Segundo informações da PMMG, a vítima relatou que havia dormido na casa da tia quando, por volta das 23h40, foi surpreendida pelo tio, que a tocou de forma inadequada e tentou outros atos ainda mais invasivos. Ela imediatamente procurou a mãe, que a levou até o quartel da Polícia Militar. O autor foi localizado pouco depois e preso em flagrante.
A adolescente foi levada à Santa Casa de Misericórdia de São Sebastião do Paraíso (SCMP) para atendimento médico, e o Conselho Tutelar foi acionado para acompanhar o caso. O homem foi conduzido à Unidade de Pronto Atendimento para exames e depois à delegacia, onde permanece à disposição da Justiça.
FÉRIAS ESCOLARES: PERÍODO DE RISCO EXIGE VIGILÂNCIA REDOBRADA
Casos como esse revelam a importância da atenção de pais e responsáveis durante as férias, quando crianças e adolescentes costumam passar mais tempo sob os cuidados de familiares, vizinhos ou amigos.
Especialistas orientam que o diálogo aberto e constante com os filhos é essencial. Crianças precisam saber identificar situações de risco e onde buscar ajuda. É importante ensiná-las a confiar em adultos responsáveis e a não manter segredo sobre qualquer comportamento inadequado vindo de outras pessoas, inclusive parentes.
Qualquer suspeita deve ser imediatamente denunciada à Polícia Militar pelo 190 ou ao Disque 100, serviço nacional de proteção aos direitos humanos, com funcionamento 24 horas.
O QUE DIZ A LEI
O crime de estupro de vulnerável está previsto no artigo 217-A do Código Penal Brasileiro, que trata da prática de ato libidinoso com menores de 14 anos, independentemente do consentimento da vítima. A pena prevista é de 8 a 15 anos de reclusão, podendo ser aumentada em casos de agravantes, como o vínculo familiar ou a reincidência.
A legislação brasileira entende que crianças e adolescentes até 14 anos não têm discernimento legal para consentir com qualquer ato de natureza sexual, o que torna qualquer contato desse tipo crime, mesmo que não haja violência física.
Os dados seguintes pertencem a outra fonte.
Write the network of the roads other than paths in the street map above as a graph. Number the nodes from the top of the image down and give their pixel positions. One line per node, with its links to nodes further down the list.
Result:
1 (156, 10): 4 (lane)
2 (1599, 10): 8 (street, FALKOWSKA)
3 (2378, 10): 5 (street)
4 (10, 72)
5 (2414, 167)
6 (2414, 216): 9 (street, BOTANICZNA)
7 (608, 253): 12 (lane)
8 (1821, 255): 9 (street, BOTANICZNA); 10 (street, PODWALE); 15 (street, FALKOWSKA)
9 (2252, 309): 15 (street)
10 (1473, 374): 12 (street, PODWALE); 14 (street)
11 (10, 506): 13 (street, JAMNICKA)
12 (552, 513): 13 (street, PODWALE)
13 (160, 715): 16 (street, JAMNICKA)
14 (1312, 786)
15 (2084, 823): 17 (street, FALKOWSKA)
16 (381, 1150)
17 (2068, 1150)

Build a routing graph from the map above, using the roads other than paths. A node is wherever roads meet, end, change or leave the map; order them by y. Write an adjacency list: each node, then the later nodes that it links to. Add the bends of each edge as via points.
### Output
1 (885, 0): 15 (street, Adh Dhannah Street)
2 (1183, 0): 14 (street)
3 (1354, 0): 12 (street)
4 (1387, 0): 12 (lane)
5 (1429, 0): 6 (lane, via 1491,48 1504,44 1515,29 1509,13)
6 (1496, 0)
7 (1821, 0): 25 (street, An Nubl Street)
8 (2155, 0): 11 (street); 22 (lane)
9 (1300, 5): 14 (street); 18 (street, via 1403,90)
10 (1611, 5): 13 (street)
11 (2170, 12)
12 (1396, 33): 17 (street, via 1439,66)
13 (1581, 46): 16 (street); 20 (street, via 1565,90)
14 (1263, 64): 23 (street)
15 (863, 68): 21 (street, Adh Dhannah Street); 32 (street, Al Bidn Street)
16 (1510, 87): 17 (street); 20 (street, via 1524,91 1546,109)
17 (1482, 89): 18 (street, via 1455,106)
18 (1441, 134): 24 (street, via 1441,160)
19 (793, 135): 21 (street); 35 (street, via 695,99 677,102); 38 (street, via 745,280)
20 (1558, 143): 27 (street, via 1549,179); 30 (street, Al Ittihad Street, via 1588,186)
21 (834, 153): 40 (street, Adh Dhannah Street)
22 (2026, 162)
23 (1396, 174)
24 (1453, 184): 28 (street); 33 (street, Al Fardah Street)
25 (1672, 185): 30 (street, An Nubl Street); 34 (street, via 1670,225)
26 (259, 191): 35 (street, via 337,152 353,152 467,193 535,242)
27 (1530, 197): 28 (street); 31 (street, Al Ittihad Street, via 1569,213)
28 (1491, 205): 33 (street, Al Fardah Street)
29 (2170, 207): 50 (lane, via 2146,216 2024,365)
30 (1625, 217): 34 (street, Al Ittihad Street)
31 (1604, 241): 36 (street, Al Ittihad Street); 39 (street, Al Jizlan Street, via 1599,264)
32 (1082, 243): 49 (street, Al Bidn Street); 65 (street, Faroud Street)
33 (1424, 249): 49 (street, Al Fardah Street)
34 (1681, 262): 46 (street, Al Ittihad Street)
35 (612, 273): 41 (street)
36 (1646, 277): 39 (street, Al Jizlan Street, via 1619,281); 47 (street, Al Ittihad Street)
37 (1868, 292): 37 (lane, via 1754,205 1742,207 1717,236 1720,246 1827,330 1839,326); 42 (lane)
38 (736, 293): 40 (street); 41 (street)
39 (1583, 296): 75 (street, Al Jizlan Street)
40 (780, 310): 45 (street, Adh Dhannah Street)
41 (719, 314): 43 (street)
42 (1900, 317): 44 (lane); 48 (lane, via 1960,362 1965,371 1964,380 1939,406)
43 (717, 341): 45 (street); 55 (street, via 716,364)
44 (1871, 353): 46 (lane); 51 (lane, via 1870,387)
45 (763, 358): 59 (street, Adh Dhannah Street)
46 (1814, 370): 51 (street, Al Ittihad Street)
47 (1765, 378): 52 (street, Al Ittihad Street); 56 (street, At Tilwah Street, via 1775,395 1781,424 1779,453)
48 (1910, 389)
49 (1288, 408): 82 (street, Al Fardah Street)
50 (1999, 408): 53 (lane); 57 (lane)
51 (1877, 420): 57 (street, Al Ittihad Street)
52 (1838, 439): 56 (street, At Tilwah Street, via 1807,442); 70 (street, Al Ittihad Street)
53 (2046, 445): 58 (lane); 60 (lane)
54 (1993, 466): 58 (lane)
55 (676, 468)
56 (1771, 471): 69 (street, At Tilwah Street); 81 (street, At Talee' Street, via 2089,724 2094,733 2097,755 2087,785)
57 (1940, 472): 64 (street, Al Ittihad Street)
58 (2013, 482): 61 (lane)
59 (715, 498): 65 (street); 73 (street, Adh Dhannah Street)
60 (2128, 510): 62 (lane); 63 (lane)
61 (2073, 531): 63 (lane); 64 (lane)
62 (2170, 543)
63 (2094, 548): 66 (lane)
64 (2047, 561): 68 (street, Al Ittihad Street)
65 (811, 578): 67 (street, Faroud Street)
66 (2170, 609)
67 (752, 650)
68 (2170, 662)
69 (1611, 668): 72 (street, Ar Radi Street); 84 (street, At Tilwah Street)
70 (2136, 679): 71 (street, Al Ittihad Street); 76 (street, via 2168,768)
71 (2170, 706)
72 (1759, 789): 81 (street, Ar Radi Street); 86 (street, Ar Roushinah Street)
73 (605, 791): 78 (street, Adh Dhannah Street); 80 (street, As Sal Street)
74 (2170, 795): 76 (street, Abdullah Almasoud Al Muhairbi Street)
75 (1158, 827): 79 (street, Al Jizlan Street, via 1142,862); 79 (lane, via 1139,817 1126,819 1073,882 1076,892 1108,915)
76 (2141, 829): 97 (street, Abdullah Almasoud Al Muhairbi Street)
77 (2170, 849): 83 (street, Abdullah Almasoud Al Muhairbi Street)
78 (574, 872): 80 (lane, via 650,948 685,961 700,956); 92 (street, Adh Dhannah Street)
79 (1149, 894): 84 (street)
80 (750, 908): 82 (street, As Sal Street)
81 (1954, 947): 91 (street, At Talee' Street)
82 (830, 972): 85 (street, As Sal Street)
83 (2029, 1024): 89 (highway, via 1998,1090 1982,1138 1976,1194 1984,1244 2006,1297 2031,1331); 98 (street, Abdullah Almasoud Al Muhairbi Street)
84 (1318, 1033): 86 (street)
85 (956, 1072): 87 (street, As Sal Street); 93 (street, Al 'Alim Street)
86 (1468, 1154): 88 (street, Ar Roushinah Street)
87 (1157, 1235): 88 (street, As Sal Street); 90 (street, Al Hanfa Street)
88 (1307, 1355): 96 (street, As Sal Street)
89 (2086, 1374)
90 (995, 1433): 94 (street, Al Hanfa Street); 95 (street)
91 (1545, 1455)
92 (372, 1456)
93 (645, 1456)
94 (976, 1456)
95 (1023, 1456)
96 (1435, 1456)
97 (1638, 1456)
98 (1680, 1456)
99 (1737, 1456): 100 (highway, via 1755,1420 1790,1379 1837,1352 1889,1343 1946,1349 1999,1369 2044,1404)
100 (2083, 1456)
PROTEÇÃO É COMPROMISSO COLETIVO
A Polícia Militar, Polícia Civil e os órgãos de proteção à infância reforçam que a denúncia é um passo crucial para interromper o ciclo da violência. O silêncio muitas vezes alimenta o sofrimento de vítimas que não sabem como ou com quem contar. Por isso, é fundamental que pais, mães, responsáveis e toda a sociedade estejam atentos, especialmente em períodos de maior convivência familiar, como as férias escolares.
A adolescente de 13 anos segue recebendo apoio e acompanhamento especializado. O caso segue sendo investigado pela Polícia Civil.